2.1 First extend the User model
Let's add one to the user tableavatarField, used to store the relative static path of the custom avatar (for example/static/uploads/avatars/xxx.jpg). If this field is empty, it will automatically fall back to Gravatar.
# app/models/user.py
from datetime import datetime
from flask_login import UserMixin
from app.extensions import db, get_gravatar # 注意从 extensions 导入 Gravatar 工具
class User(UserMixin, db.Model):
__tablename__ = "users"
id = db.Column(db.Integer, primary_key=True)
email = db.Column(db.String(120), unique=True, nullable=False)
username = db.Column(db.String(50), unique=True, nullable=False)
password_hash = db.Column(db.String(256), nullable=False)
# 新增:自定义头像的相对路径,默认空字符串
avatar = db.Column(db.String(200), default="")
# 顺便加个 bio 字段,完善个人资料
bio = db.Column(db.String(500), default="")
created_at = db.Column(db.DateTime, default=datetime.utcnow)
def get_avatar(self, size=80):
"""组合优先:先看有没有自定义头像,没有用 Gravatar,最后用本地默认"""
if self.avatar:
return self.avatar
if self.email:
return get_gravatar(self.email, size=size)
# 兜底:本地全年龄段友好的默认头像
return "/static/img/default-avatar.png"
2.2 Write upload route (with image compression and old avatar cleaning)
You need to pay attention to the following security and experience details when using the upload function:
- Restrict file formats (only allow images)
- Rename files with UUID (to prevent file name conflicts and malicious injection)
- Compress/crop images (control storage size and loading speed)
- Delete the old custom avatar after successful upload (to avoid wasting space)
We first install two dependencies:
Pillow: Process image compression and croppingwerkzeug: Flask comes with it and is used to safely handle file names.
Then write the route:
# app/routes/profile.py
import os
import uuid
from flask import Blueprint, request, redirect, url_for, flash, current_app, render_template
from flask_login import login_required, current_user
from werkzeug.utils import secure_filename
from PIL import Image
from app.extensions import db
profile_bp = Blueprint("profile", __name__, url_prefix="/profile")
# 允许的图片格式
ALLOWED_EXTENSIONS = {"png", "jpg", "jpeg", "gif", "webp"}
def allowed_file(filename):
"""检查文件后缀是否合法"""
return "." in filename and filename.rsplit(".", 1)[1].lower() in ALLOWED_EXTENSIONS
@profile_bp.route("/edit", methods=["GET", "POST"])
@login_required
def edit_profile():
"""基础的个人资料编辑页(下一节完善表单)"""
return render_template("profile/edit.html")

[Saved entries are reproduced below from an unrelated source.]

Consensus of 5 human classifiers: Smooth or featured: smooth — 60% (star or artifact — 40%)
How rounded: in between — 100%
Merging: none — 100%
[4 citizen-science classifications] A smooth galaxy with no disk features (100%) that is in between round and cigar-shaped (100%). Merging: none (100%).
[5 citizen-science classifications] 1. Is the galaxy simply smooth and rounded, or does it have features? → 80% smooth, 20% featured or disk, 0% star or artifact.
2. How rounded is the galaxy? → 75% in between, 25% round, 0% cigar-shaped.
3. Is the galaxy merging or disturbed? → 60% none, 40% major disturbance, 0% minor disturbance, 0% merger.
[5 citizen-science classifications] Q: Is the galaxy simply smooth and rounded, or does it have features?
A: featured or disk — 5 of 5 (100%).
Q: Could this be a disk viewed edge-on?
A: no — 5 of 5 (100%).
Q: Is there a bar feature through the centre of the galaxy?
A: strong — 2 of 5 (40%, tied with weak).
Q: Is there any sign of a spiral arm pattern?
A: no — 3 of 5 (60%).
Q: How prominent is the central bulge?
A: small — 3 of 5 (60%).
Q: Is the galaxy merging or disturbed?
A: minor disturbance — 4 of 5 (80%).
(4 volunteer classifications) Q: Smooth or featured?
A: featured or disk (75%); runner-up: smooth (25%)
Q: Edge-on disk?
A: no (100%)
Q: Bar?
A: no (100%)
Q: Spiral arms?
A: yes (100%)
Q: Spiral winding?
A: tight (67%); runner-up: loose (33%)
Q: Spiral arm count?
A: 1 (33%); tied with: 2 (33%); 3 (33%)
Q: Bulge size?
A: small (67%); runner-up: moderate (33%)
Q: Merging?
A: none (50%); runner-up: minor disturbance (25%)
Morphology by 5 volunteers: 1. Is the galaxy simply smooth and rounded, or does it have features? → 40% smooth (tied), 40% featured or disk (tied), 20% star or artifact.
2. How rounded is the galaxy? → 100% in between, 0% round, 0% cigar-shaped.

@profile_bp.route("/avatar", methods=["POST"])
@login_required
def upload_avatar():
"""处理自定义头像上传"""
# 1. 检查有没有上传文件
if "avatar" not in request.files:
flash("没有检测到上传的头像文件!", "danger")
return redirect(url_for("profile.edit_profile"))
file = request.files["avatar"]
# 2. 检查文件名是否为空
if file.filename == "":
flash("请选择一张图片后再提交!", "warning")
return redirect(url_for("profile.edit_profile"))
# 3. 检查文件格式
if file and allowed_file(file.filename):
# 4. 生成安全的文件名,提取后缀
secure_name = secure_filename(file.filename)
ext = secure_name.rsplit(".", 1)[1].lower()
new_filename = f"{uuid.uuid4().hex}.{ext}"
# 5. 创建上传目录(如果不存在)
upload_dir = os.path.join(
current_app.root_path, "static", "uploads", "avatars"
)
os.makedirs(upload_dir, exist_ok=True)
local_path = os.path.join(upload_dir, new_filename)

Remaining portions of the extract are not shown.